#### Exercise data
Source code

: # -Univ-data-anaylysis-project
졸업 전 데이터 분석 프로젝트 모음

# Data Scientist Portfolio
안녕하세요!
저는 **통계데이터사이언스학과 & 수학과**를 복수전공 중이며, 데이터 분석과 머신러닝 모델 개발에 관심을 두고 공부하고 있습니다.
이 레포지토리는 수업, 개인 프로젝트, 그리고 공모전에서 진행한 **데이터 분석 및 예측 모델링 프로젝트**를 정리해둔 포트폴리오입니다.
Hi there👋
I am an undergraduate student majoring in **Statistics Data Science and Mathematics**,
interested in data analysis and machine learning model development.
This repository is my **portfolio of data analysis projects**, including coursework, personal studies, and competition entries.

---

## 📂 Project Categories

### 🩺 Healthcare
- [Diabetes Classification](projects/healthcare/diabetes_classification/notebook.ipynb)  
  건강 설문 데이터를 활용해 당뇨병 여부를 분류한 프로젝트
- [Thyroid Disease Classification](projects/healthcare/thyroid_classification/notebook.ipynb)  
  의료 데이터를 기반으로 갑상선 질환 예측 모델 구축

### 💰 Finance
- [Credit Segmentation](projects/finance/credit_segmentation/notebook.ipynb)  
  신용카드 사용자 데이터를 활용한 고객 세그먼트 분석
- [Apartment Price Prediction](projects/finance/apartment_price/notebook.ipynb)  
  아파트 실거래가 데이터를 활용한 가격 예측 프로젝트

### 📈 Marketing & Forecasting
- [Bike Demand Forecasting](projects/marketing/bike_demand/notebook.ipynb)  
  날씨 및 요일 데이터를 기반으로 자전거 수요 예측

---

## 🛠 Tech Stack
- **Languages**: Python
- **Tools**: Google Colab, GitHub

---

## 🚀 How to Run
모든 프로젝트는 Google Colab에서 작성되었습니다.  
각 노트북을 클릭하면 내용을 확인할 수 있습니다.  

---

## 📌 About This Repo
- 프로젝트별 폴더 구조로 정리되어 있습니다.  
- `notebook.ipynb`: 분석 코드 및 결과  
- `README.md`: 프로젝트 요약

#### Brief
Write the entries out once more, exactly as given.

#### Completed task
Source code

: # -Univ-data-anaylysis-project
졸업 전 데이터 분석 프로젝트 모음

# Data Scientist Portfolio
안녕하세요!
저는 **통계데이터사이언스학과 & 수학과**를 복수전공 중이며, 데이터 분석과 머신러닝 모델 개발에 관심을 두고 공부하고 있습니다.
이 레포지토리는 수업, 개인 프로젝트, 그리고 공모전에서 진행한 **데이터 분석 및 예측 모델링 프로젝트**를 정리해둔 포트폴리오입니다.
Hi there👋
I am an undergraduate student majoring in **Statistics Data Science and Mathematics**,
interested in data analysis and machine learning model development.
This repository is my **portfolio of data analysis projects**, including coursework, personal studies, and competition entries.

---

## 📂 Project Categories

### 🩺 Healthcare
- [Diabetes Classification](projects/healthcare/diabetes_classification/notebook.ipynb)  
  건강 설문 데이터를 활용해 당뇨병 여부를 분류한 프로젝트
- [Thyroid Disease Classification](projects/healthcare/thyroid_classification/notebook.ipynb)  
  의료 데이터를 기반으로 갑상선 질환 예측 모델 구축

### 💰 Finance
- [Credit Segmentation](projects/finance/credit_segmentation/notebook.ipynb)  
  신용카드 사용자 데이터를 활용한 고객 세그먼트 분석
- [Apartment Price Prediction](projects/finance/apartment_price/notebook.ipynb)  
  아파트 실거래가 데이터를 활용한 가격 예측 프로젝트

### 📈 Marketing & Forecasting
- [Bike Demand Forecasting](projects/marketing/bike_demand/notebook.ipynb)  
  날씨 및 요일 데이터를 기반으로 자전거 수요 예측

---

## 🛠 Tech Stack
- **Languages**: Python
- **Tools**: Google Colab, GitHub

---

## 🚀 How to Run
모든 프로젝트는 Google Colab에서 작성되었습니다.  
각 노트북을 클릭하면 내용을 확인할 수 있습니다.  

---

## 📌 About This Repo
- 프로젝트별 폴더 구조로 정리되어 있습니다.  
- `notebook.ipynb`: 분석 코드 및 결과  
- `README.md`: 프로젝트 요약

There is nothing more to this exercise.